--- Input for this task Enclosed Below ---

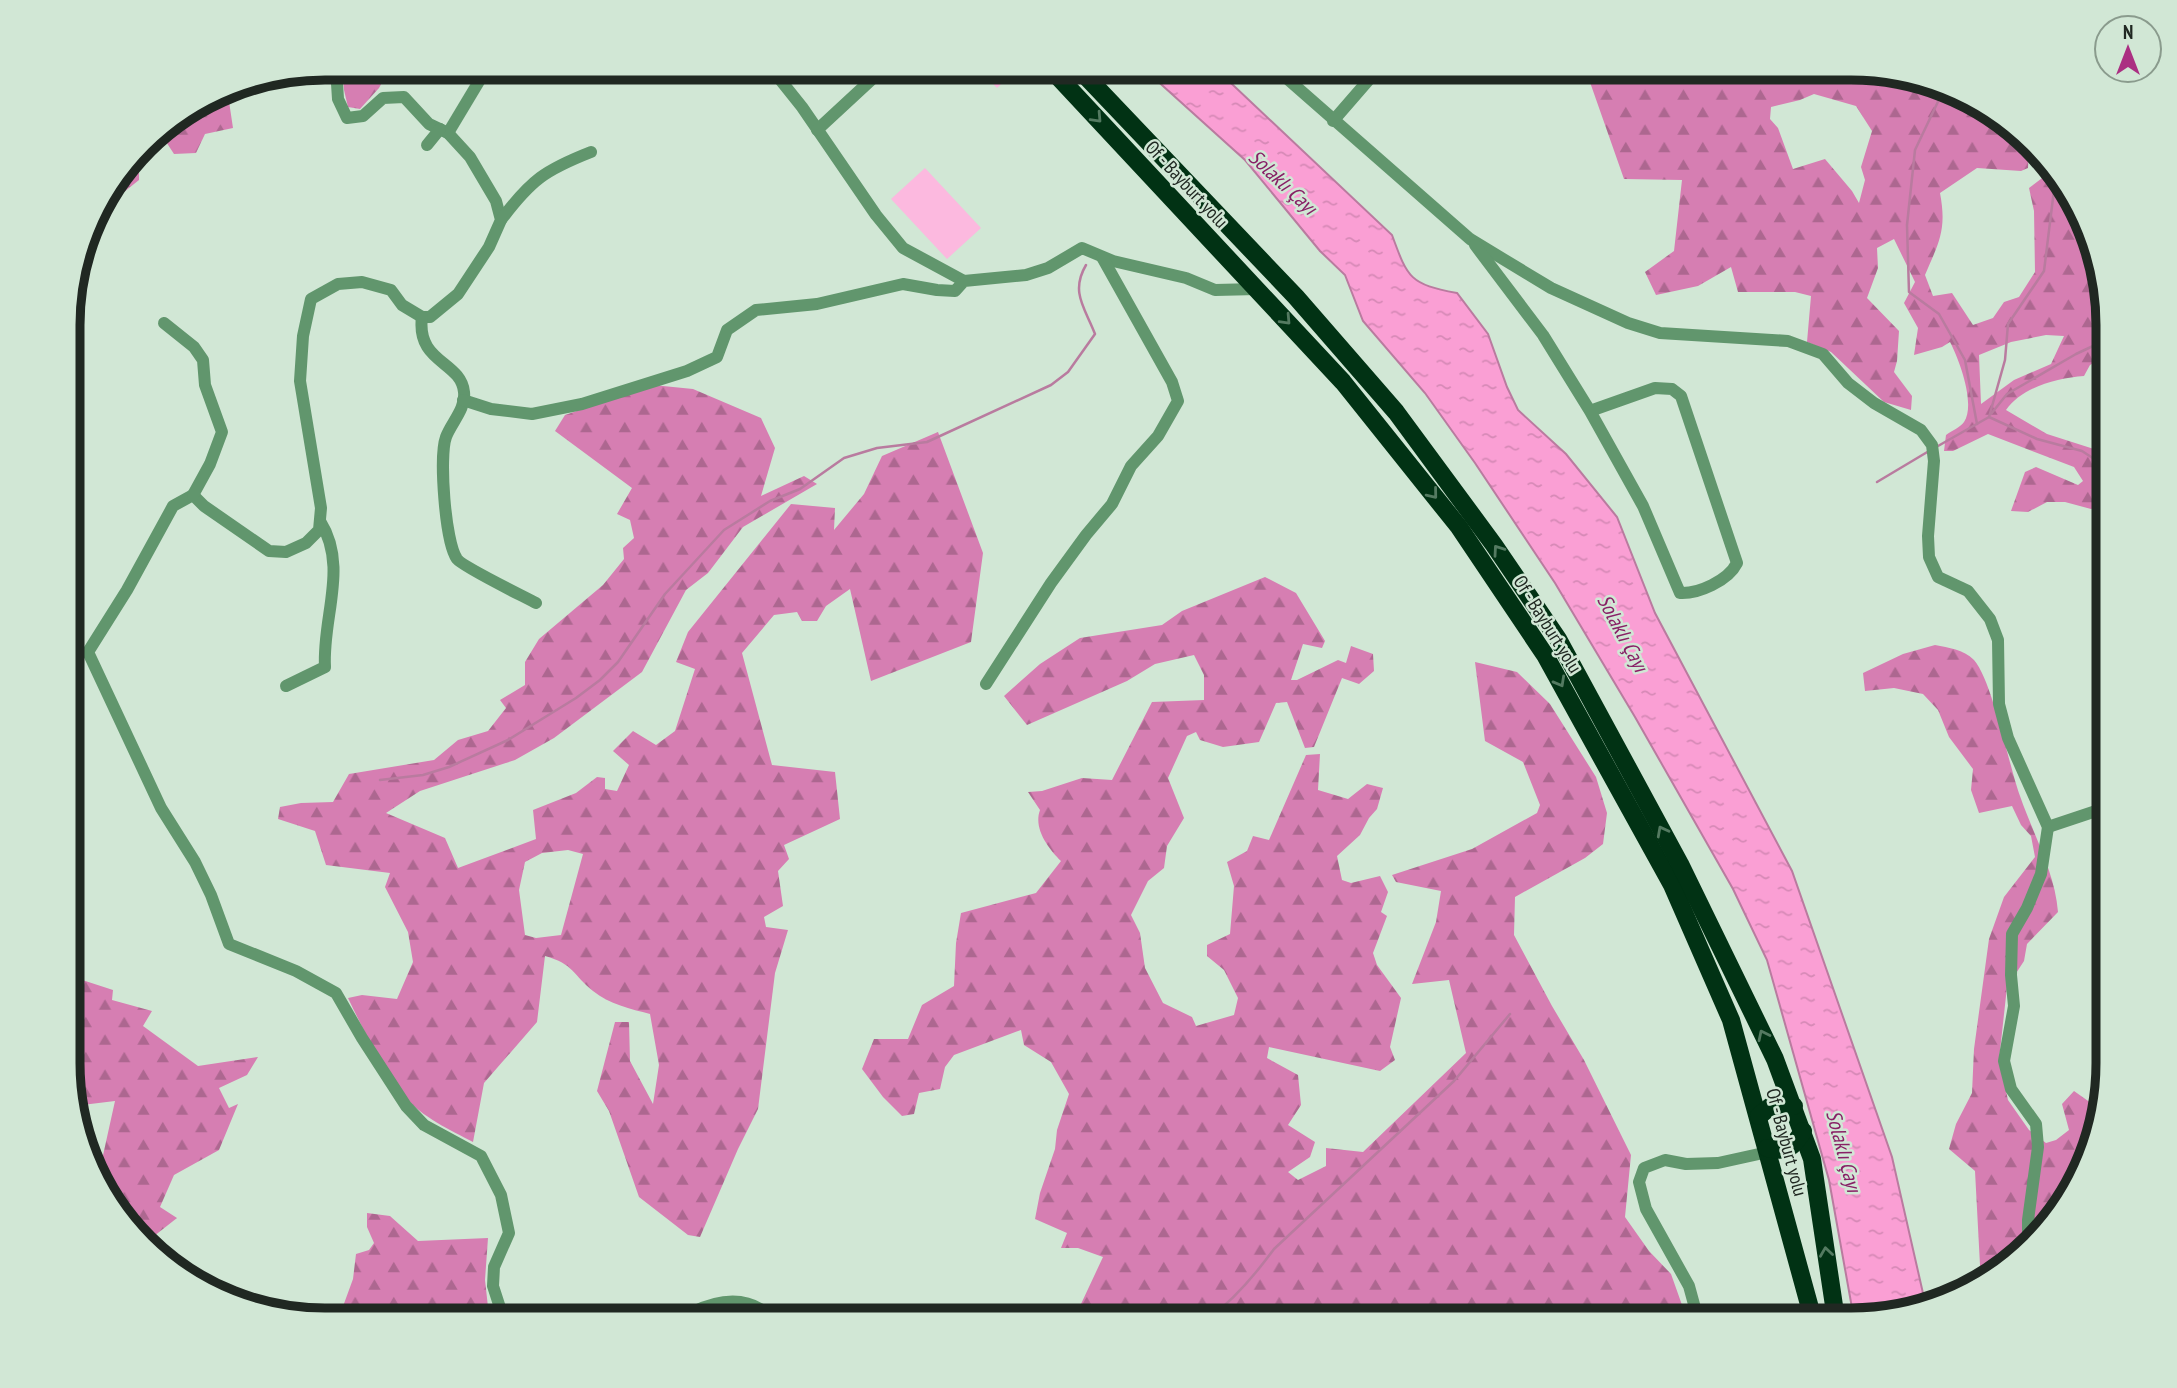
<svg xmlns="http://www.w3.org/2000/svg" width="2177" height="1388" viewBox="0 0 2177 1388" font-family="'PT Sans Narrow',sans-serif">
	<defs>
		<pattern id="forest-firs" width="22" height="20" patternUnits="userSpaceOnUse" patternTransform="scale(1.75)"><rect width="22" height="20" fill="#d67eb2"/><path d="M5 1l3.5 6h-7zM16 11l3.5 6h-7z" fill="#ad6790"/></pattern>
		<pattern id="water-ripples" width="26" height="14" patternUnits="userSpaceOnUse" patternTransform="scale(1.75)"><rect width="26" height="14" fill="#fa9fd4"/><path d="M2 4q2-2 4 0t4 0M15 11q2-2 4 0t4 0" fill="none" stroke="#d689b6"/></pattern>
	</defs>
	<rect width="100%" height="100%" fill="#d1e7d5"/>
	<g fill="url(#forest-firs)" fill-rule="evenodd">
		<polygon points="342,68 390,68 379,88 360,109 348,107 344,90"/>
		<path d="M1585,68H1852L1918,77L1994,111L2029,149L2028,168L2021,171L1977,168L1940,193C1947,230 1939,242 1925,275L1933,296L1952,293L1973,325L1993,318L2004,302L2019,297L2035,272L2034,211L2029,188L2050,172L2074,197L2108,309V354L2090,365L2084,376C2057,378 2022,387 2006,410L2047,434L2097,450L2108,445V489L2105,487L2100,494L2102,506L2091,509L2065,502H2047L2028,512L2011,511L2025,472L2036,467L2078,485L2083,481L2074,467L1988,434L1953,451H1944L1946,435C1951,431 1961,427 1964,422C1976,404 1959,359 1950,342L1942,347L1914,355L1918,328L1904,303L1915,282L1894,239L1877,248L1878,268L1867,298L1899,331L1897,361L1894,372L1912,396L1911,410L1884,402L1831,352L1807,342L1811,296L1795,292H1738L1731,267L1698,286L1656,295L1645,272L1674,251L1682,180L1624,179ZM1814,94L1856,106L1872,131L1861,167L1865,180L1859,203L1852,191L1825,159L1793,169L1778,128L1770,119L1771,107L1800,100ZM2046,335L2064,336L2051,364L2014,380L1981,404L1979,355L2011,342Z"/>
		<polygon points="227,88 233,128 205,134 196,153 174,154 159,131"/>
		<polygon points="139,155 139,180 94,216 95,212"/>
		<path d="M653,385L693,389L761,418L775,448L761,496L804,476L817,484L743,527L708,573L686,590L642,672L554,738L515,760L420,791L386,813L445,838L458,868L536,839L533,810L576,793L597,777L605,778V789L617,791L629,765L613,751L633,731L656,745L675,731L695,669L676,662L688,632L791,504L835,508L834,530L864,494L882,456L938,432L983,553L971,642L871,681L850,589L826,606L817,621H802L797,612L774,615L742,653L772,765L835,772L840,819L784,845L789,859L778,871L783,906L764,917L766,927L788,930L775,973L758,1109L738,1149L700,1237L688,1235L639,1197L609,1111L597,1091L615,1022H629L630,1061L653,1104L659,1065L650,1014C631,1009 609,1004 593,991C573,975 574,964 545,956L537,1022L484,1083L473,1142C450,1130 422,1117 405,1097C382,1068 364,1031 348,998L362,995L397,999L413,962L408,932L385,887L390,873L326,865L315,831L278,819L280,807L301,803L333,802L349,774L434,760L458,740L488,731L506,708L500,700L525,685V662L539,639L603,585L624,559L623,548L634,538L630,520L617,514L632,488L555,431L565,415ZM568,850L583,854L561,935L536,938L525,935L519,890L525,862L542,853Z"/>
		<path d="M1265,577L1296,593L1325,641L1322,648L1303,644L1291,680H1297L1338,660L1346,663L1351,646L1373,654L1374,671L1359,684L1342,678L1314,747L1305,748L1287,702L1276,703L1259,742L1223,747L1200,740L1196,732L1187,736L1168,778L1184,818L1167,846L1164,868L1148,881L1131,915L1140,933L1145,968L1163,1003L1192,1017L1196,1026L1234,1015L1238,998L1224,970L1207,956V945L1230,934L1234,886L1227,862L1247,851L1253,836L1269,840L1306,755L1320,754L1318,790L1348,799L1367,784L1383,788L1377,809L1369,818L1360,835L1337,856L1342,880L1351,883L1380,876L1388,892L1381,912L1387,916L1373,953L1377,965L1401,998L1390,1047L1395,1060L1380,1071L1269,1047L1267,1058L1298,1075L1301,1105L1288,1125L1315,1142L1310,1157L1288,1172L1298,1180L1326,1166V1148L1363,1152L1466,1053L1449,980L1412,984L1436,922L1441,891L1396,882L1392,875L1472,849L1537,813L1540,805L1523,762L1485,741L1475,662L1517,672L1550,704L1596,777L1607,813L1603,844L1585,858L1515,897L1514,935L1552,1006L1584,1060L1631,1155L1625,1217L1649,1251L1671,1274L1687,1319H1401L1394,1311L1374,1319H1079L1081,1304L1103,1257L1078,1248H1061L1067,1233L1035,1219L1040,1193L1055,1149L1057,1130L1069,1094L1051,1062L1024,1045L1021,1030L954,1055L945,1067L940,1089L919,1093L914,1114L902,1116L883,1097L862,1069L874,1039H908L922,1005L954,986L956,943L961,913L1036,893L1061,861C1049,849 1033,829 1040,810L1028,792L1042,791L1082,778L1112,780L1152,702L1204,700V675L1194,655L1155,664L1127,681L1027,725L1004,696L1040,664L1080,638L1162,625L1182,611Z"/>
		<path d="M1935,645C1949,648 1963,649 1974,660C1992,680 2009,766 2020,796C2033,834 2055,872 2058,912L2027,944L2024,961L2007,987L1999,1060L2008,1100L2029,1130L2046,1143L2056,1140L2069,1130L2062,1104L2074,1091L2091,1103L2105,1094L2095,1145L2066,1205L1981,1284L1975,1171L1949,1149L1956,1124L1972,1093L1974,1049L1989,939L2004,897L2035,857L2031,836L2021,825L2012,806L1979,813L1971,790L1973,769L1949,737L1938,710L1923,694L1894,688L1865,691L1863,673L1903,654Z"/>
		<polygon points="70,976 113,990 112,1000 152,1011 143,1026 198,1066 258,1057 247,1075 219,1088 229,1108 238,1104 219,1150 174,1175 160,1207 177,1218 149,1240 103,1191 98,1178 115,1101 74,1106 70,1095"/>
		<polygon points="367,1213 390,1216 418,1241 488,1238 485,1280 489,1316 484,1320 338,1320 353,1279 356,1254 369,1250 374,1243 367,1227"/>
	</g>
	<g fill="#fcb9df">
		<polygon points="978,68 1010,68 1014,72 997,88"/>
		<polygon points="925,168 981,228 947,259 891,199"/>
	</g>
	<path fill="url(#water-ripples)" stroke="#b97b9f" stroke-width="2" d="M1143,68H1215L1392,235C1408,279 1410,284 1457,293L1488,334L1507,387L1518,410L1566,454L1617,517L1655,613L1792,871L1892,1157L1925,1302L1868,1319H1854L1829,1180L1767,960L1733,889L1635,717L1555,583L1475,463L1425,393L1363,321L1345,275L1320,251L1245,160Z"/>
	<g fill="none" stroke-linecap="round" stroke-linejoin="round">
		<g stroke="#b97b9f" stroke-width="2.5">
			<polyline points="1944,89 1915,150 1907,225 1909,292 1939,314 1965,360 1977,424"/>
			<polyline points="1991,414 2007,394 2076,354 2108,339"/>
			<polyline points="1989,417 2005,360 2008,324 2044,271 2054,190 2061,183"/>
			<polyline points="1938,446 1989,417 2037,439 2082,451 2108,468"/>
			<polyline points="1877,482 1929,451"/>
			<path d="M380,780L423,775L449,767L508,740L576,698L600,680L618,662L665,594L724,530L770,501L800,489L844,458L877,448L927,442L1051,385L1068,372L1095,334C1085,308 1070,292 1086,265"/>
			<path d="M1208,1319C1234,1300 1255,1275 1274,1249L1454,1081L1510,1014"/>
		</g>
		<g stroke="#61966d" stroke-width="12">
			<polyline points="336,68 338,99 347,118 363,116 383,98 404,97 429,124 448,133 470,157 496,201 501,220 489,247 458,294 430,317 422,317 402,305 391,290 362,282 338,284 311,299 303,336 300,381 321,508 319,530 306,543 286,552 269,551 204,506 193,495 173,506 127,590 88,652 161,808 195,862 211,895 229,944 296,971 336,993 362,1038 406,1106 424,1125 481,1156 501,1195 509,1233 494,1267 493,1286 504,1320"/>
			<polyline points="768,68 778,77 802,107 876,215 903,248 964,281"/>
			<polyline points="1275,68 1470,239 1551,288 1628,323 1660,333 1788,341 1823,354 1848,383 1874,403 1921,430 1932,445 1934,461 1928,536 1929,557 1938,577 1968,591 1990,619 1998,640 1999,704 2008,738 2048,827 2041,874 2027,908 2012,934 2011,975 2014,1006 2004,1061 2011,1089 2036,1124 2038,1147 2028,1220 2028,1240"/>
			<polyline points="1333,121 1379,68"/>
			<polyline points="817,130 884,68"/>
			<polyline points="448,133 487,68"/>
			<polyline points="427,145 440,129"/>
			<path d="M501,220C531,180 545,170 591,152"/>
			<path d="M1475,245L1543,335L1590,411L1643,506L1680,593C1698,594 1728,581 1737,563L1681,396L1672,389L1655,388L1590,411"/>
			<path d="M422,317C416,363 461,361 464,392C466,409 451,423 446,437C439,456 445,542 457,559C463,567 523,596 536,603"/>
			<polyline points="164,323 194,347 203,360 205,385 222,432 210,464 193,495"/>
			<polyline points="463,400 491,409 532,414 582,404 687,371 717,357 727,330 756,310 817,304 903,284 937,290 955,291 964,281 1026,275 1048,268 1082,248 1113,261 1186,278 1215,290 1257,289"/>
			<polyline points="986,684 1051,583 1086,535 1112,504 1131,466 1158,436 1178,401 1172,382 1102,257"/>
			<path d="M286,686L325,667C322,617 349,567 320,521"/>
			<polyline points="2048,827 2108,807"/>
			<polyline points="1698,1319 1689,1286 1646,1209 1639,1182 1644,1168 1665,1160 1686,1164 1718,1163 1768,1152"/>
			<path d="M691,1320L693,1312C722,1298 750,1295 774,1320"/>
		</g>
		<g stroke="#013214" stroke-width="18">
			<polyline points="1050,68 1343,382 1459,527 1545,655 1672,885 1731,1020 1813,1319"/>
			<polyline points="1078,68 1296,297 1396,412 1494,545 1558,639 1680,864 1775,1059 1812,1159 1836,1319"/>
			<polyline points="1759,1116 1771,1106 1794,1106"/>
			<path d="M1767,1148C1789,1153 1792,1148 1803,1131"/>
		</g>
	</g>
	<defs><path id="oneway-chevron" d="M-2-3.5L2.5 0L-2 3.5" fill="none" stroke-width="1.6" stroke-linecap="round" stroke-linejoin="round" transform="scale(1.75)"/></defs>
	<g stroke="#547a61">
		<use href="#oneway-chevron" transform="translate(1097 118) rotate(47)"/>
		<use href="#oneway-chevron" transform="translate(1286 320) rotate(47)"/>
		<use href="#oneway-chevron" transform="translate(1433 494) rotate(51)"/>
		<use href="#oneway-chevron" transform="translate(1498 550) rotate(-125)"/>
		<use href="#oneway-chevron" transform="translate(1560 682) rotate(61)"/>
		<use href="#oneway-chevron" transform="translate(1662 831) rotate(-118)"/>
		<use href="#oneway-chevron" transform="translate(1763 1035) rotate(-116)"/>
		<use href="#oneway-chevron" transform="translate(1826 1252) rotate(-98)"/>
	</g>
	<g text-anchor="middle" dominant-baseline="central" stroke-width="5" stroke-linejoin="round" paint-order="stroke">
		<g font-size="19" fill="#202822" stroke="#d1e7d5">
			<text transform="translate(1187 184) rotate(47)">Of - Bayburt yolu</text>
			<text transform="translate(1548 624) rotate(58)">Of - Bayburt yolu</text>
			<text transform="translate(1787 1142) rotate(75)">Of - Bayburt yolu</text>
		</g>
		<g font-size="21" font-style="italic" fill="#882066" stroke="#d1e7d5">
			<text transform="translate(1283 182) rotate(43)">Solaklı Çayı</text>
			<text transform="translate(1623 633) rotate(62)">Solaklı Çayı</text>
			<text transform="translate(1844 1151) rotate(75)">Solaklı Çayı</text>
		</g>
	</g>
	<path d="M0 0H2177V1388H0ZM325 80H1851A245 245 0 0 1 2096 325V1063A245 245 0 0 1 1851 1308H325A245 245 0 0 1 80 1063V325A245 245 0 0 1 325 80Z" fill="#d1e7d5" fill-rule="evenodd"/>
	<path fill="none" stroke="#202822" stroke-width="9" d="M325 80H1851A245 245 0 0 1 2096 325V1063A245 245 0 0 1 1851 1308H325A245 245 0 0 1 80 1063V325A245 245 0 0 1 325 80Z"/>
	<g transform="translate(2128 49)"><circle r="33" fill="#d1e7d5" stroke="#8a9b8d" stroke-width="2"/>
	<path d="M0-5L12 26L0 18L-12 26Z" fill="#ab2f82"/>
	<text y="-10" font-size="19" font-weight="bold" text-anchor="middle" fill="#202822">N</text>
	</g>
</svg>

--- End of Enclosed Input for this task ---

## [Exercise brief]
For each line above that contains the word "linejoin", make a copy.

## [Exercise output]
	<g fill="none" stroke-linecap="round" stroke-linejoin="round">
	<defs><path id="oneway-chevron" d="M-2-3.5L2.5 0L-2 3.5" fill="none" stroke-width="1.6" stroke-linecap="round" stroke-linejoin="round" transform="scale(1.75)"/></defs>
	<g text-anchor="middle" dominant-baseline="central" stroke-width="5" stroke-linejoin="round" paint-order="stroke">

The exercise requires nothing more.